Лизетта пожала плечами.
– Полагаю, да. История твоей жизни и смерти завладела умами. Ты же знаешь, как мы, французы, любим романтические трагедии.
– Но сохранится ли интерес в том случае, если они узнают, что я жива?
– Мы ведь скоро сами все увидим, верно? Но Мэйсон уже кое-что придумала.
– Что, если мы не станем испытывать судьбу? Что, если я, так сказать, еще на какое-то время останусь мертвой? Пока выставка не закончится. Может, люди увидят мои работы и решат, что они имеют ценность сами по себе, а не в связи с «романтической трагедией». И тогда я смогу восстать из мертвых. Я надолго застряла в деревне и понятия не имела о том, что происходит в Париже. Я вполне могла бы обнаружить ошибку после показа, а не до него.
– Но ты не дала мне закончить. Фальконе не может показать работы.
– Как это понимать? Ты же сказала, что передала работы ему.
– Теперь в дело вмешалась полиция. И полиция запретила показ. Ты не оставила завещания, и поэтому теперь непонятно, кому эти работы принадлежат. Пока суд не решит этот вопрос, Фальконе не может открыть выставку. Он из-за этого с ума сходит.
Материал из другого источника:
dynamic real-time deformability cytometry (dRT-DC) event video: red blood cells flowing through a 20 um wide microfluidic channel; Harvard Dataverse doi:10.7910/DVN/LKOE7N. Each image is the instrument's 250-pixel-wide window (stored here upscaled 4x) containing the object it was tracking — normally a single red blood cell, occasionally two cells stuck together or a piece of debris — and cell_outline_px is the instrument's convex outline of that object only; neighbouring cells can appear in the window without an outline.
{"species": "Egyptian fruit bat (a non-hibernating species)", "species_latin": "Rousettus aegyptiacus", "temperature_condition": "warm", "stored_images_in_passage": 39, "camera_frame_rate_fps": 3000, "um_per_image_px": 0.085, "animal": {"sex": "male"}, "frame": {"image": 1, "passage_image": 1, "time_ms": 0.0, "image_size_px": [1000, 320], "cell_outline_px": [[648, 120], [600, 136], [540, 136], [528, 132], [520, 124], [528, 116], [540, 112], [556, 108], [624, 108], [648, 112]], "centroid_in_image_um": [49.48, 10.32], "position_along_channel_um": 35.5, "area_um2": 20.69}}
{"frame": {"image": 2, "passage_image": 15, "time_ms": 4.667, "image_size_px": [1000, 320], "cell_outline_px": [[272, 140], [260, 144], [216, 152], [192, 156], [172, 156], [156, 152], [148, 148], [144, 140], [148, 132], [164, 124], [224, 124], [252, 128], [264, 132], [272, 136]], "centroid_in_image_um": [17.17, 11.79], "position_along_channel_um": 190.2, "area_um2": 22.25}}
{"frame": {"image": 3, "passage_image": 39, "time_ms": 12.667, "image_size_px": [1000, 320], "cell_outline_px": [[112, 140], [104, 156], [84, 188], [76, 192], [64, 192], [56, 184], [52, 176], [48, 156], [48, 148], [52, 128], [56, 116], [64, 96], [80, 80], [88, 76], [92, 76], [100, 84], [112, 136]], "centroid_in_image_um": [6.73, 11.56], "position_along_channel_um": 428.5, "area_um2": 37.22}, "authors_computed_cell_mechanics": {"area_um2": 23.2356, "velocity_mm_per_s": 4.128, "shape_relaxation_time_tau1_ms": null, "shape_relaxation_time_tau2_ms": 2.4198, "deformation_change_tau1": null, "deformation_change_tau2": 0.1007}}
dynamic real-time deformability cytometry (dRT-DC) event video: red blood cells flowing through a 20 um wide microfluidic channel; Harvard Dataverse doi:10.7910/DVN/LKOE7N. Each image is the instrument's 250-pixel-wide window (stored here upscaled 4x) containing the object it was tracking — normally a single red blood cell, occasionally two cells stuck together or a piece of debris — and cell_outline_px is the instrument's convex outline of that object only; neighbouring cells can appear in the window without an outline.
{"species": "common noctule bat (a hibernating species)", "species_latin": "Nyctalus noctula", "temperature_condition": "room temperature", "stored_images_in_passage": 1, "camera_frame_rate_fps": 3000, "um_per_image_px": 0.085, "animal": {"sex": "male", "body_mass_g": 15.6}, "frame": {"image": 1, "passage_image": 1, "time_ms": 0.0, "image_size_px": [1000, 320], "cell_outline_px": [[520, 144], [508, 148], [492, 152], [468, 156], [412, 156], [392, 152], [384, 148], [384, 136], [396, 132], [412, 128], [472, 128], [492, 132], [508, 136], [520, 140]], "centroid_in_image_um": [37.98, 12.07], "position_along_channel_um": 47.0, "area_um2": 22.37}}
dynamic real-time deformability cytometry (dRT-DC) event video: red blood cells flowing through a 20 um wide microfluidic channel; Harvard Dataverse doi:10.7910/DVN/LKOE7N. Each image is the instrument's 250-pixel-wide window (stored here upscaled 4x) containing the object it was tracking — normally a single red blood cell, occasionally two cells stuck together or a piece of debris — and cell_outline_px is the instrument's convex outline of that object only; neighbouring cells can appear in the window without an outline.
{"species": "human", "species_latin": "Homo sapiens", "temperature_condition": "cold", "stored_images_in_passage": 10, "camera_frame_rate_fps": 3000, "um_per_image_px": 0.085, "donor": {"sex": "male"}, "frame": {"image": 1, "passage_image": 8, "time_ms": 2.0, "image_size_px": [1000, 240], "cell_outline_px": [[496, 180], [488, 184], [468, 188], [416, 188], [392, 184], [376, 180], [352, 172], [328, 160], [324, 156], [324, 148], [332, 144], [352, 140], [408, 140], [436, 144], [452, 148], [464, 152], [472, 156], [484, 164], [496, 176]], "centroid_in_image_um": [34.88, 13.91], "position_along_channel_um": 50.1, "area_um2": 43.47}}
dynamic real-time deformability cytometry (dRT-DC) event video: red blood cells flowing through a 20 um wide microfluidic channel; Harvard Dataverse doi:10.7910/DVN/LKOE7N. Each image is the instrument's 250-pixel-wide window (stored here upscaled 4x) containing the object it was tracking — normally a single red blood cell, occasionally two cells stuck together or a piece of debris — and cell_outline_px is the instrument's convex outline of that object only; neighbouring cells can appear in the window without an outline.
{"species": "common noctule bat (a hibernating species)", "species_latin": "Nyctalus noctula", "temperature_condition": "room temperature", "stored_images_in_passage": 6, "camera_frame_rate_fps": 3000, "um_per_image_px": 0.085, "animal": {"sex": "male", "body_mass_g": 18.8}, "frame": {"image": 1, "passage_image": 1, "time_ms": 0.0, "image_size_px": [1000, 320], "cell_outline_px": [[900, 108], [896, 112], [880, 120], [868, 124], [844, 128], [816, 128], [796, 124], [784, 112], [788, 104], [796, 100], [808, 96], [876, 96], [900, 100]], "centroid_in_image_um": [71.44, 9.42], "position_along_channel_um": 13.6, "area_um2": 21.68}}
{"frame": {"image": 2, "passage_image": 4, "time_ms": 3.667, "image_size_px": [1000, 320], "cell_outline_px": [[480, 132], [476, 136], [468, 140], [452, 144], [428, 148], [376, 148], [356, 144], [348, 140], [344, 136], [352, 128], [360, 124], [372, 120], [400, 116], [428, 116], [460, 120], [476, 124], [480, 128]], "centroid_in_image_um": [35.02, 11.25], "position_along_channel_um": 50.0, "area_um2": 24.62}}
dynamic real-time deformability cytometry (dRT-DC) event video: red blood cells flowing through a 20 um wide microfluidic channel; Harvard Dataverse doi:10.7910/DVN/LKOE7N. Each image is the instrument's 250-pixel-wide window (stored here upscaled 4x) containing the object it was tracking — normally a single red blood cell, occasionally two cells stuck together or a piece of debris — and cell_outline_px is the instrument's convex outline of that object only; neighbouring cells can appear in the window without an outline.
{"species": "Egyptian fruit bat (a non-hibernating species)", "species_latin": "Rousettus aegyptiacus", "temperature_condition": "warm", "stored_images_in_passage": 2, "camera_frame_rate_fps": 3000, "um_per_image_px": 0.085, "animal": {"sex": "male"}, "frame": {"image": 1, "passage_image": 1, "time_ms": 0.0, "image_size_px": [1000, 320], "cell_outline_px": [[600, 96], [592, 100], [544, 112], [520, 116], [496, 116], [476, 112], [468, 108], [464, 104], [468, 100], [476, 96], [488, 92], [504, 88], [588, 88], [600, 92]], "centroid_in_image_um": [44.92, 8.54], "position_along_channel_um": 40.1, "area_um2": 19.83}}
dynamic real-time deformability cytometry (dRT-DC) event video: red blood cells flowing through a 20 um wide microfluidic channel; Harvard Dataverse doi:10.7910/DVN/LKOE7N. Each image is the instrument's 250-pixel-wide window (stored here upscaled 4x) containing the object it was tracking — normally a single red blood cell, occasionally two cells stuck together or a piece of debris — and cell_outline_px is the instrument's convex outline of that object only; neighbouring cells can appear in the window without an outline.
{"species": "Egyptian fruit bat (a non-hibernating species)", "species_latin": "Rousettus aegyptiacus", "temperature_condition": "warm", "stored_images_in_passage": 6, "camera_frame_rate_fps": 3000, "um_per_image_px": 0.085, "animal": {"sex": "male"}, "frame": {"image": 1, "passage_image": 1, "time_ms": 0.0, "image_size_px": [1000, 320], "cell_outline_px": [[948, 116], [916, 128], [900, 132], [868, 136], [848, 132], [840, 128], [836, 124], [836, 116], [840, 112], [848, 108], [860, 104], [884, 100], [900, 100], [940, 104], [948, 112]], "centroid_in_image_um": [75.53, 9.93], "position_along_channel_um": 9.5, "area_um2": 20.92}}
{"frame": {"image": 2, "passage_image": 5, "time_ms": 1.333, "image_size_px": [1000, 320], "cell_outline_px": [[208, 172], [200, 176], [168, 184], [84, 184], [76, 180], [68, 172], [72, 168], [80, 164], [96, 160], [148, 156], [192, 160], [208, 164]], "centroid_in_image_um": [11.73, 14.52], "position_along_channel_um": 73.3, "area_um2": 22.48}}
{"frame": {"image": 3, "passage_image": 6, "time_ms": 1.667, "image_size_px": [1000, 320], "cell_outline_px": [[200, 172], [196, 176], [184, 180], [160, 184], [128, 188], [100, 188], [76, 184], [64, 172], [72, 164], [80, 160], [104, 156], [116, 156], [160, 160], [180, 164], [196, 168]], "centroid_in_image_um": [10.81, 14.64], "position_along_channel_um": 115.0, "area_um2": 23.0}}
Мэйсон потребовалась всего минута, чтобы обдумать новую информацию, и шаловливая улыбка заиграла на ее губах.
– Что, если бы у меня была сестра? Она, единственная из моих родственников, смогла бы унаследовать работы. Что, если бы ты внезапно получила письмо от этой сестры, о существовании которой ты не знала, в котором бы говорилось о том, что она прочла о смерти своей бедняжки сестры в газетах и сейчас плывет во Францию на корабле и вот-вот прибудет в страну, чтобы вступить в наследство? Что, если бы ты отправила телеграмму на корабль и получила от нее разрешение на показ?
– Но у тебя нет сестры.
– Сейчас есть.
Лизетта сразу оценила красоту придумки и улыбнулась.
– Чудовищный обман, верно?
– Грандиозный.
– Но нам с тобой все нипочем?
– Я не думаю, что на земле найдется сила, способная нас остановить, а ты?
Лизетта захлопала в ладоши.
– Вот повеселимся!
Рано утром следующего дня Лизетта отправилась к Фальконе и рассказала ему то, о чем они с Мэйсон условились. Вне себя от радости, владелец галереи достал из ящика стола пачку приглашений, которые еще не попали в огонь, и спешно стал раздавать сотрудникам указания по подготовке мероприятия. Все разом забегали как угорелые.
– Мы открываемся через два дня, – заявил он.
– Видела бы ты его, – рассказывала Лизетта своей подруге, когда они, забравшись с ногами на кровать в кокетливой спаленке Лизетты, изобилующей мягкими игрушками и живыми собаками, обдумывали дальнейший план действий. – Он был так рад известию, что готов был плясать от счастья. Он сам настоял на том, чтобы поселить сестру Колдуэлл в принадлежащий ему лично номер люкс Жокейского клуба на улице Писцов. Это один из лучших гостиничных номеров в городе, знаешь ли. И я тоже не растерялась. Воспользовалась случаем и вынудила его подписать гарантийное письмо, в котором он обязуется покрыть все расходы, связанные с пребыванием в Париже твоей сестры. Ну-ка взгляни! Аккредитив! Вот откуда мы возьмем деньги на то, чтобы тебя приодеть! Я уже договорилась с мадам Тенсаль, так что она сегодня же принесет отобранные наряды.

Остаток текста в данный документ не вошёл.